Although Vietnamese laborers are now present in 40 countries and territories, Vietnamese labour export focuses on four traditional markets. In the next few years, can Vietnamese guest workers penetrate developed countries? Currently, in additional to the four traditional markets of Japan, the Republic of Korea, Malaysia and Taiwan, Vietnamese labourers can access many new markets such as Australia, Canada, the US, Italy, Macao and Brunei as well as many other potential markets in the Middle East such as Qatar, the United Arab Emirates and Saudi Arabia.


Vietnamese guest workers have advantages to penetrate these markets. Vietnamese labourers’ ability to master new technologies is as high as the native labourers. Vietnamese labourers also become familiar with highly industrial production environments very quickly. Most foreign employers highly value this characteristic of Vietnamese guest workers. Furthermore, Vietnam’s entry to the World Trade Organisation makes countries, especially developed countries, have open and hospitable relations with Vietnamese guest workers. Joining the WTO is a golden opportunity for Vietnamese labour export.

 

Avoid losing advantages

To fulfill the target of having 1 million regular guest workers and transforming them from manual to skilled and qualified labourers, Vietnamese labour export will face many barriers and needs a specific roadmap to avoid obstacles.


In the past 10 years, Vietnam has been considered a country of rich natural and abundant human resources. Vietnamese guest workers are now in many developed countries and territories. Powerful countries in labour export such as the Philippines, Thailand, Bangladesh, Nepal and China are paying great attention to Vietnam and competing fiercely to hold export market shares.


Currently, most countries with an annual per capita income of US$10,000 or more want to receive workers from developing countries such as Vietnam.
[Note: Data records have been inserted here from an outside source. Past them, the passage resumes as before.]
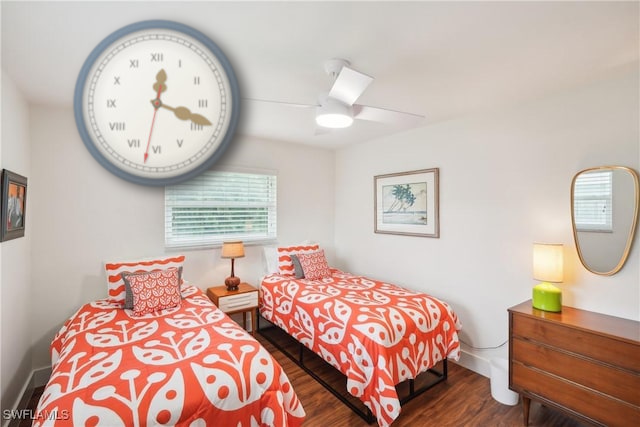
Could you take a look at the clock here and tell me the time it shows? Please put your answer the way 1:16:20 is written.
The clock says 12:18:32
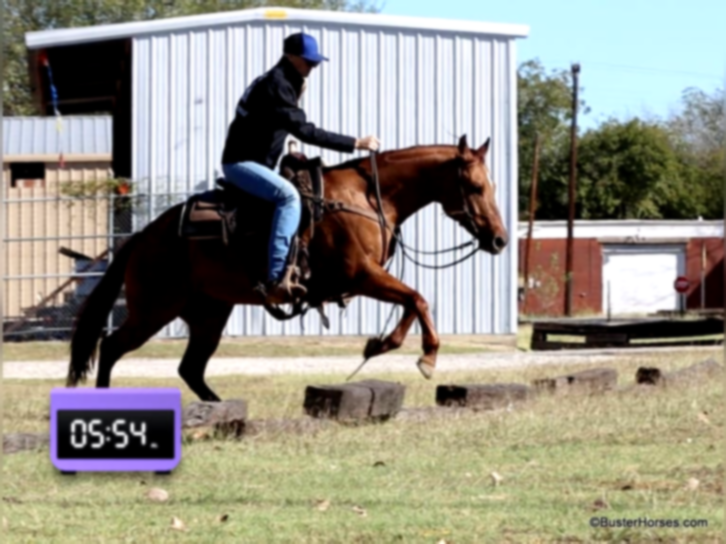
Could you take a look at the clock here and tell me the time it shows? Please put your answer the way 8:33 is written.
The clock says 5:54
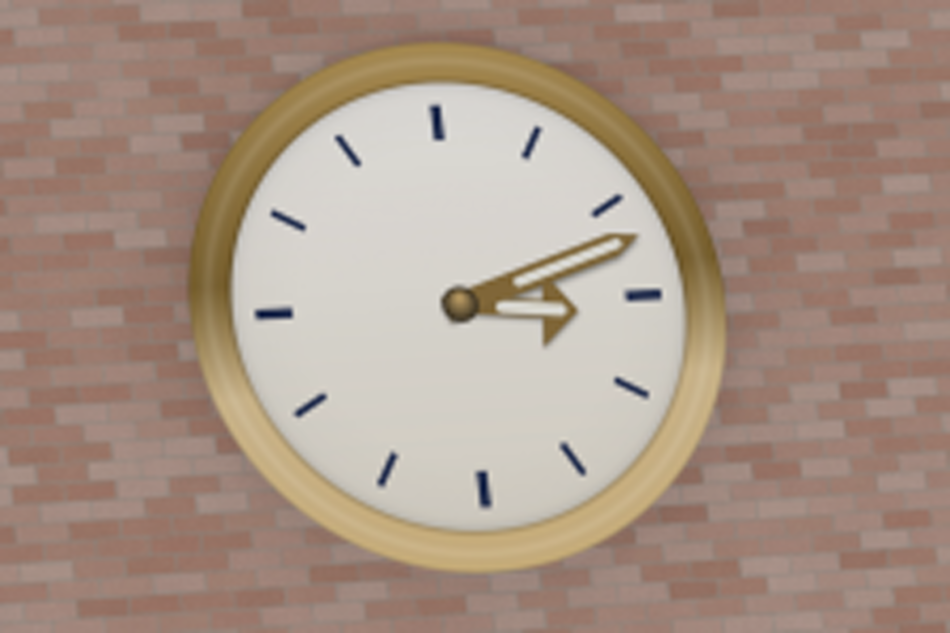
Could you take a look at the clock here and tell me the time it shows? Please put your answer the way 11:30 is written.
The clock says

Labour export activities help train workers in production technology, industrial work methods and business culture and provides them with an income level that varies from a quarter to a half of the native people’s level. The other side of the coin is that a number of workers have broken labour contracts, turning themselves into long-term residents. Therefore, the countries receiving guest workers have issued hard-line policies, requiring all countries wanting to send their workers abroad to properly implement management and provision of workers so that they can only expand into the labour export market.

 

Enterprises should have transparent and open policies

The competitive edge belongs to those countries whose workforce can meet all requirements of employers. Most Vietnamese guest workers’ foreign language skills are at a low level, resulting in failure to penetrate foreign markets offering them high salaries. In addition, Vietnamese guest workers’ certificates or degrees have not yet recognised internationally so they only can engage in non-professional labour when working overseas.


Competitiveness, high or low, greatly depends on the transparency and publicity of every labour export enterprise. If the above-mentioned shortcomings are resolved soon, the target of having 1 million guest workers abroad by 2015 is within reach.